Work instructions >>
1) Duplicate everything in the behavioral science notes from "MCAT Behavioral Science" down to "contour, motion parallax.".
2) According to the behavioral science notes, what makes a stimulus subliminal? Answer in one to three sentences.
3) Resume the behavioral science notes from where they stop.

Note
0.0(0)
J

MCAT Behavioral Science Notes

Sensory Perception

  • Visual Cues

    • Binocular Cues: Retinal disparity, Convergence.

    • Monocular Cues: Relative size, interposition, relative height, shading and contour, motion parallax.

    • Constancy: Perception of object doesn’t change even if it looks different on retina.

  • Sensory Adaptation: Downregulation of a sensory receptor to a constant stimulus.

  • Weber’s Law

    • Just noticeable difference (JND): The threshold at which you’re able to notice a change in any sensation.

    • \frac{\Delta I}{I} = k (Weber’s Law).

  • Absolute threshold of sensation: The minimum intensity of stimulus needed to detect a particular stimulus 50% of the time.

  • Subliminal stimuli: Stimuli below the absolute threshold.

  • The Vestibular System: Balance and spatial orientation.

    • Semicircular canals filled with endolymph detect head rotation.

Stored items from a collection:
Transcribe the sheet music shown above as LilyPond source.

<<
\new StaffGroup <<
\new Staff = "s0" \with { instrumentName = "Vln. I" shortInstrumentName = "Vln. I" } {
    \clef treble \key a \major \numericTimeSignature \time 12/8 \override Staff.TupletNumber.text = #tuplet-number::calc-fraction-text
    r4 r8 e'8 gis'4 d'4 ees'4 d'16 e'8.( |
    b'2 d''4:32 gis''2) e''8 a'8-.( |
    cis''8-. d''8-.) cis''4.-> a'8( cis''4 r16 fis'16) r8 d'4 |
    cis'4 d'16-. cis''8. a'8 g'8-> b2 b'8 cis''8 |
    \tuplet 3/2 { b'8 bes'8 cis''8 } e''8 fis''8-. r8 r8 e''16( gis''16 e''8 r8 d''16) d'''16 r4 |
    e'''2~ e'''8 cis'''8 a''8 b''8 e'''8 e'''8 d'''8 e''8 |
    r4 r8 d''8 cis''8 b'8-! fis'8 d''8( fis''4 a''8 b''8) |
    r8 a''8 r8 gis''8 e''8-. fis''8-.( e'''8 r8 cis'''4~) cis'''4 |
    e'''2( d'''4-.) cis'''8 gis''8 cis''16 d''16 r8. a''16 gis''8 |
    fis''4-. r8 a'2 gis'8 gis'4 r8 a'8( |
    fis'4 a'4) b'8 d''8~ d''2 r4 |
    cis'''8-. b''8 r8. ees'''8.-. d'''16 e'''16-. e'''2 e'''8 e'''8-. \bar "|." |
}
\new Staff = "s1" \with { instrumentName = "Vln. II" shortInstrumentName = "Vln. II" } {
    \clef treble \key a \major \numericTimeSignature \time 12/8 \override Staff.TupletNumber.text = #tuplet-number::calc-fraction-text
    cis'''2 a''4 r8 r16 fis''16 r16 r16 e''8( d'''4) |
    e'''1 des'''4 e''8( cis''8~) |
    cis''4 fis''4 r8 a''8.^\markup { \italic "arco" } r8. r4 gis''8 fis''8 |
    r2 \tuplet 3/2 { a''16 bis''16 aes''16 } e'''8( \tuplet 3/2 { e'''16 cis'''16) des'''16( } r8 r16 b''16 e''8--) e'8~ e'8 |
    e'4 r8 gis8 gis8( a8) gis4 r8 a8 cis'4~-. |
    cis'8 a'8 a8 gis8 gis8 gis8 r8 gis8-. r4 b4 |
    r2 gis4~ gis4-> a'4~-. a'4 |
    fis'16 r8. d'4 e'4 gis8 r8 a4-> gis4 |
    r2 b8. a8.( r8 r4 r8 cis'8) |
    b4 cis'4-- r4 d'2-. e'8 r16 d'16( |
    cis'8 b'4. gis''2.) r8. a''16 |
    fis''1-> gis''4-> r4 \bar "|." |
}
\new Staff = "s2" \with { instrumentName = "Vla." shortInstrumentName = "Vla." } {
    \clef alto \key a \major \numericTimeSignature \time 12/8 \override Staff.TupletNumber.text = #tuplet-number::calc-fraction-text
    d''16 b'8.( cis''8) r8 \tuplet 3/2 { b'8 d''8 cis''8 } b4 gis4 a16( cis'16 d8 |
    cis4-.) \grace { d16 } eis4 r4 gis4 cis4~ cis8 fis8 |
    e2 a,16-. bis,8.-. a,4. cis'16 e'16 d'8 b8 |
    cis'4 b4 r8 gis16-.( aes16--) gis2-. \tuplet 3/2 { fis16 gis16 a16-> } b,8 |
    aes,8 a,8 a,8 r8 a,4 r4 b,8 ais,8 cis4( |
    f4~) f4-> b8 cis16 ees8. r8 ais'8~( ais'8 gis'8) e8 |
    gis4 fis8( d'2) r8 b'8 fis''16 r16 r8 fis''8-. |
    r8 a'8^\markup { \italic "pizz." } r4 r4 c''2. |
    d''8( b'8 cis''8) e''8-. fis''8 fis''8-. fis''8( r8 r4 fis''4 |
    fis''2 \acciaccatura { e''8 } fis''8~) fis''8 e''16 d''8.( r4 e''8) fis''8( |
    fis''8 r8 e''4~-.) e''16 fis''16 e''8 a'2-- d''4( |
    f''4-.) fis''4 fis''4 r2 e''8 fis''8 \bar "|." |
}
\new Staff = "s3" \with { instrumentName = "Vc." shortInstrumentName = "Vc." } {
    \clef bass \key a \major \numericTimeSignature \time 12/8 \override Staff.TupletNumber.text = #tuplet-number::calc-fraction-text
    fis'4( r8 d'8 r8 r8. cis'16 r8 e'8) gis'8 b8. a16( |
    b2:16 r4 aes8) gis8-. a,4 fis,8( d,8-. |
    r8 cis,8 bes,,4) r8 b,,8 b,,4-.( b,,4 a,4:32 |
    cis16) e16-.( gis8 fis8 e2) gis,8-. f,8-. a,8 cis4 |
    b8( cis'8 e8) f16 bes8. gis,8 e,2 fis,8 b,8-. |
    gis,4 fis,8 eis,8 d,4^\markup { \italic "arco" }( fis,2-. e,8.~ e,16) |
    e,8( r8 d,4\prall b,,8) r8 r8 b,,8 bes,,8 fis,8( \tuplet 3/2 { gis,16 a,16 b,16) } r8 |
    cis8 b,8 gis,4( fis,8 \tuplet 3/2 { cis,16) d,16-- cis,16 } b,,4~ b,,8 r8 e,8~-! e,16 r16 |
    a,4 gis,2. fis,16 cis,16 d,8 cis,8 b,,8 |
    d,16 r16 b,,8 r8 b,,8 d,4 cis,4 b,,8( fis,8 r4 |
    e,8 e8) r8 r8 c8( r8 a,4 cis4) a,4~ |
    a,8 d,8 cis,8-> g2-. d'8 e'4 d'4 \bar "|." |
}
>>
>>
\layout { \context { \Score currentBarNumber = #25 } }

Answers to the exercise >>
1)
MCAT Behavioral Science Notes

Sensory Perception

  • Visual Cues

    • Binocular Cues: Retinal disparity, Convergence.

    • Monocular Cues: Relative size, interposition, relative height, shading and contour, motion parallax.

2) A stimulus is subliminal when it falls below the absolute threshold of sensation. That threshold is the minimum intensity needed to detect a particular stimulus 50% of the time.

3)
    • Otolithic organs (utricle and saccule) detect linear acceleration and head positioning.

  • Signal Detection Theory: Decision-making under uncertainty.

    • d': Strength of a signal

    • c: Strategy – conservative or liberal.

  • Bottom-Up Processing: Processing sensory information.

  • Top-Down Processing: Driven by cognition.

  • Gestalt Principles: Similarity, Pragnanz, Proximity, Continuity, Closure.

Sight (Vision)

  • Structure of the Eye: Conjunctiva, Cornea, Anterior chamber (aqueous humour), Pupil, Lens, Suspensory ligaments, Ciliary muscle( ciliary body- secretes aqueous humor), Posterior chamber (aqueous humor), Vitreous chamber (vitreous humour), Choroid, Sclera, Retina( Macula & Fovea).

  • Phototransduction Cascade: Light converts 11-cis retinal to 11-trans retinal, activating rhodopsin, then transducin, then phosphodiesterase (PDE), which reduces cGMP, closing Na+ channels and hyperpolarizing the rod.

  • Photoreceptors: Rods (night vision, rhodopsin) and Cones (color vision, photopsin).

    • Rods: 120 million, sensitive to light, slow recovery time.

    • Cones: 6 million, concentrated in fovea, detect color, fast recovery time (60% Red, 30% Green, 10% Blue).

Sound (Audition)

  • Requires pressurized sound wave and hair cell.

  • Auditory Structure: Pinna -> External auditory meatus (auditory canal) -> Tympanic membrane (Eardrum) -> Malleus, Incus, and Stapes -> Oval window (elliptical window) -> Cochlea -> Round window -> Organ of Corti (basilar and the tectorial membrane).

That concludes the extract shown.